BOOZE is now so cheap that people can drink to a ‘weekly low-risk threshold’ for less than €10, new research has revealed.

The ‘low-risk’ threshold of 17 drinks over a week costs just €8.49 for men – while for women the cost is just €5.49, Alcohol Action research shows. It was also revealed that we are drinking more than 11 litres of pure alcohol per person a year – which is almost double the global average of 6.2 litres.

Alcohol Action director Dr Bobby Smyth warned yesterday: ‘At this level of affordabil­ity, for a tenner you can buy enough drink to cause a fatal alcohol overdose.’

The annual price survey working out the cost of a ‘standard drink’ shows an Irish consumer can spend as little as 50c for cider, 51c for beer, 56c for wine, 60c for gin, 61c for vodka, and 74c for whiskey.

Alcohol Action spokesman Eunan McKinney said: ‘We know the sales and consumptio­n of alcohol, particular­ly aided by a very strong summer, have increased again. Once the economy started to recover again so did our thirst for alcohol. It’s been going up incrementa­lly year-on-year since 2013.

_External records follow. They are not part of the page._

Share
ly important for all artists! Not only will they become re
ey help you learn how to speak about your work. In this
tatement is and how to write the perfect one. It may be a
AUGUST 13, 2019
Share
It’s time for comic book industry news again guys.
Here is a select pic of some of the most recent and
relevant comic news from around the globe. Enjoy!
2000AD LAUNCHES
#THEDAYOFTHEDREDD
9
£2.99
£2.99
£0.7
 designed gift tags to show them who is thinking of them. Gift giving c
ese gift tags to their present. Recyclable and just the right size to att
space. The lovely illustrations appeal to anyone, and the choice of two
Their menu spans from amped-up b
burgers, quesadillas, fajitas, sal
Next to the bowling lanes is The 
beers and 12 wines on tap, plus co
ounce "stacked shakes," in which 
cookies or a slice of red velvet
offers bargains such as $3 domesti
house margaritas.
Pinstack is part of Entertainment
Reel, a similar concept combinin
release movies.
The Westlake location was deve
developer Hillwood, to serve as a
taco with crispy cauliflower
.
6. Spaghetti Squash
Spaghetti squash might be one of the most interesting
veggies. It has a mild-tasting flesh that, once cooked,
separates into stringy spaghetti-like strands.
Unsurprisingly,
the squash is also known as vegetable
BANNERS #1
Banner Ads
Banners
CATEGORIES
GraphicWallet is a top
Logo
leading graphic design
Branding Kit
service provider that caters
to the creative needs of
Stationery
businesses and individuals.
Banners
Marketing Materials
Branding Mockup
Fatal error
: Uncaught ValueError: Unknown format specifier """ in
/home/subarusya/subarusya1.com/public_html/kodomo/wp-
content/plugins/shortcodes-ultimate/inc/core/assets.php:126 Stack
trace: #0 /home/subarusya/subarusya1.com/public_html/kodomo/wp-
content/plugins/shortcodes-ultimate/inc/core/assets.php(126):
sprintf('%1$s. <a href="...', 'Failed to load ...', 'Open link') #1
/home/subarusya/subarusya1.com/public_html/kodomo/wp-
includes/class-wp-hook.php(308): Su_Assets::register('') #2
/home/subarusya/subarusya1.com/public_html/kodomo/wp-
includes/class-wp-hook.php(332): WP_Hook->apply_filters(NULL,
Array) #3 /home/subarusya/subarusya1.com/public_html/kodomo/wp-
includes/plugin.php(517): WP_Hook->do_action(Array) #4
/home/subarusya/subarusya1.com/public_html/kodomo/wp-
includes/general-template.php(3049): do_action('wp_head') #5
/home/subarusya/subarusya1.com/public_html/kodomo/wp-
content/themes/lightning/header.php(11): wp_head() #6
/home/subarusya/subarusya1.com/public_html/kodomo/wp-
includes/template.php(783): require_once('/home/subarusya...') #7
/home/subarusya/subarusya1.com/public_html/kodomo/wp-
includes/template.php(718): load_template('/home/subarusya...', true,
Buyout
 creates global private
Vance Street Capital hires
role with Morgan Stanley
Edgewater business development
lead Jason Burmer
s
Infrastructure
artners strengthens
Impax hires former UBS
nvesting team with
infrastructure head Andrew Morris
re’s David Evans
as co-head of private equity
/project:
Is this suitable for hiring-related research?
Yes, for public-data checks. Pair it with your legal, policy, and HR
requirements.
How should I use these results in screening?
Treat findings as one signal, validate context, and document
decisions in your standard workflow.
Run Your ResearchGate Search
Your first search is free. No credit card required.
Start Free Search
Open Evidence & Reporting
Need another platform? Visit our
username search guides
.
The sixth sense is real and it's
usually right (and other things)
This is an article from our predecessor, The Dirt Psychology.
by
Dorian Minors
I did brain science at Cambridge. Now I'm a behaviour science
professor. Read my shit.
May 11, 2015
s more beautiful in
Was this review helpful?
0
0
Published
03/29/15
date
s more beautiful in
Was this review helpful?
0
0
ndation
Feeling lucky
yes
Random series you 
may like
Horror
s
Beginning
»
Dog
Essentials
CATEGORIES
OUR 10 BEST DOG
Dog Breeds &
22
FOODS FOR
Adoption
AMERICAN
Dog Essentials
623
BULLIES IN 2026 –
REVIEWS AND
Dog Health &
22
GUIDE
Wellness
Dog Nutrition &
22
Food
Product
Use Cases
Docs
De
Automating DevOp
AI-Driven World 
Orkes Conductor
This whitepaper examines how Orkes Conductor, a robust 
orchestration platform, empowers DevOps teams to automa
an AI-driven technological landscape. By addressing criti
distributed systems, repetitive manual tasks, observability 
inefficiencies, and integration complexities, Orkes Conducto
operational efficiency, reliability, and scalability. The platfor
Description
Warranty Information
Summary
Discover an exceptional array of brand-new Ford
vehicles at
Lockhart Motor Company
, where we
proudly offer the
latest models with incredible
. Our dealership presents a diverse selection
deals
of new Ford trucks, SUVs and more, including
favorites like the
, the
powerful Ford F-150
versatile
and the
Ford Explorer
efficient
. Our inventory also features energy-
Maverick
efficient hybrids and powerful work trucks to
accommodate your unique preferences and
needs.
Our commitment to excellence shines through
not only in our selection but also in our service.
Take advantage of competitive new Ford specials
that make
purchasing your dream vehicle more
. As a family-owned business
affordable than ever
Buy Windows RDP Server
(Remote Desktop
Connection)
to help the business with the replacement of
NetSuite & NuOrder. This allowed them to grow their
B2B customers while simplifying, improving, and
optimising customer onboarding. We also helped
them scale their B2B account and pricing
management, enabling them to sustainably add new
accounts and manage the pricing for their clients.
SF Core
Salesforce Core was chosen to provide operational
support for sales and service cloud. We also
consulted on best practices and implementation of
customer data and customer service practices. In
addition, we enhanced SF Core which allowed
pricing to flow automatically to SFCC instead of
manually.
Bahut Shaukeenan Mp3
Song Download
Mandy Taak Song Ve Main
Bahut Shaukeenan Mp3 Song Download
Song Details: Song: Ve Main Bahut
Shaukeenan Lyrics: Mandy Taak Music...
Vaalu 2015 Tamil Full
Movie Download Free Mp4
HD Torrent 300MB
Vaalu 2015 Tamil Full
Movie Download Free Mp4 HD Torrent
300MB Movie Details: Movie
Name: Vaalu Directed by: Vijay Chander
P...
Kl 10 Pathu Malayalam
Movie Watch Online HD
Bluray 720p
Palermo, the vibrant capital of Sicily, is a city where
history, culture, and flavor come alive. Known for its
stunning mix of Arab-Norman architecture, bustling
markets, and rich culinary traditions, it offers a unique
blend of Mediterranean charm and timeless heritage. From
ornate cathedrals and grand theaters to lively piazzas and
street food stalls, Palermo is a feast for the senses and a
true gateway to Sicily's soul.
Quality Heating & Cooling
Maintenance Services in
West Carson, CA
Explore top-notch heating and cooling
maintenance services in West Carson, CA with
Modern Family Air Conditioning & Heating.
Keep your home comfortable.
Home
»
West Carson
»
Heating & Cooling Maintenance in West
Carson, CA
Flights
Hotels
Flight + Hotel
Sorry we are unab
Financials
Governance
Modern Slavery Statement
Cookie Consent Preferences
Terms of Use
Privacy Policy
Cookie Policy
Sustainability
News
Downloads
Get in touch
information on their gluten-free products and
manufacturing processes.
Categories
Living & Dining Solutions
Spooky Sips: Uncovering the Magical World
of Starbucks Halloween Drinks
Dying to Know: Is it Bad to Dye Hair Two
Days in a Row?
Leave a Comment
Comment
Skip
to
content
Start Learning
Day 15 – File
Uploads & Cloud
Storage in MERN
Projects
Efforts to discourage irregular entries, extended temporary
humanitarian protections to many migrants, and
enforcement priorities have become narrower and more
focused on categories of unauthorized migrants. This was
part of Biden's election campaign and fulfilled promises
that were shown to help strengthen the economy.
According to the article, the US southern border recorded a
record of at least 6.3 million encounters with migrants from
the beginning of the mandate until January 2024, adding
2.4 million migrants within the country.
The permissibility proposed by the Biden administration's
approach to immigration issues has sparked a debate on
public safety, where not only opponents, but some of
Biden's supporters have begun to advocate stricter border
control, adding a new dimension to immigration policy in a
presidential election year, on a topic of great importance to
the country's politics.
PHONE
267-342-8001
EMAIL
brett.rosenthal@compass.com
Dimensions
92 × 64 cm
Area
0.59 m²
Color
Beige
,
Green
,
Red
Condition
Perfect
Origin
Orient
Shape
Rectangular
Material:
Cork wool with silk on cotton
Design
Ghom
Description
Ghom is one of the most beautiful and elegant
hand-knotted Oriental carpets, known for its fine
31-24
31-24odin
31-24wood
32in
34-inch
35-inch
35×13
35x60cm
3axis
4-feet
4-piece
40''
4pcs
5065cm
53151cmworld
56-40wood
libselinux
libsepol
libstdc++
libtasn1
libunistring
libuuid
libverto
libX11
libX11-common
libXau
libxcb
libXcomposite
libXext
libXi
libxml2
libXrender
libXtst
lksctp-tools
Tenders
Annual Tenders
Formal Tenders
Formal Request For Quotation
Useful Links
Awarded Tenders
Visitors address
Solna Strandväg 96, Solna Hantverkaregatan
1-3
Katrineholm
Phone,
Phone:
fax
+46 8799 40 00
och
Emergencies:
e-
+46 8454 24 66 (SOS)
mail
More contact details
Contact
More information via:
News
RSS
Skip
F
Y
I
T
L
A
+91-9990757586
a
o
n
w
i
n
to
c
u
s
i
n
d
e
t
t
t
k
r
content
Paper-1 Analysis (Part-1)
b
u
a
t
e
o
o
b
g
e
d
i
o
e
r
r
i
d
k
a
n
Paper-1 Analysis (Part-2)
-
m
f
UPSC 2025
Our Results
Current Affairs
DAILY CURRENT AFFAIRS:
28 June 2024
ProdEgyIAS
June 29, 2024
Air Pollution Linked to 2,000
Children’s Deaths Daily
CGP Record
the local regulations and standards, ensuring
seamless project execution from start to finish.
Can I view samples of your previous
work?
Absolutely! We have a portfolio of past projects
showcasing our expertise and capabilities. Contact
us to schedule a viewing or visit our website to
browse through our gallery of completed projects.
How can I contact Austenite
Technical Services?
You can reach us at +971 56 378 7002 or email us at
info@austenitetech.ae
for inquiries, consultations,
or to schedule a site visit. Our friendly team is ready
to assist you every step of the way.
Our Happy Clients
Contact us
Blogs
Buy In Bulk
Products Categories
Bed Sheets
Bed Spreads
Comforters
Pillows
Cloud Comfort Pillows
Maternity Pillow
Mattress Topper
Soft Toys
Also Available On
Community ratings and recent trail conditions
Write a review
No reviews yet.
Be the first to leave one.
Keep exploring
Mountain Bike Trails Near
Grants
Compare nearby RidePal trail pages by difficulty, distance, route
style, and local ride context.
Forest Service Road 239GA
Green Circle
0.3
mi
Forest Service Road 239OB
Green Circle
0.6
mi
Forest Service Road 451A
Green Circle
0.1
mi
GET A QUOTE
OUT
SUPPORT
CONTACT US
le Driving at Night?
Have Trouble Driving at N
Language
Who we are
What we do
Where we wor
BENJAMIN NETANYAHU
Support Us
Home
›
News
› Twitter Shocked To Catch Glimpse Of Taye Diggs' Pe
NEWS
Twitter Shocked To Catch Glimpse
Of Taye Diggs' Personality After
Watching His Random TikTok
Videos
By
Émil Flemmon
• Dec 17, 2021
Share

‘We’re drinking an extra half-a-litre per annum at this stage to just over 11 litres per capita of pure alcohol. It’s quite a lot especially when you compare to the OECD average, the benchmark figure that’s been used for the Public Alcohol Bill, is just over nine litres, and the global average is 6.2 litres.’

The research says the price survey ‘demonstrat­es the remarkable affordabil­ity of alcohol to everyday shoppers and the urgent necessity to implement the Public Health Alcohol Bill including minimum unit pricing that will ensure the low cost of the strongest, cheapest alcohol will be tackled’.

Central Statistics Office figures show the average amount spent on drink in a week is more than €20 per person – €10.56 at home and €10.06 in pubs.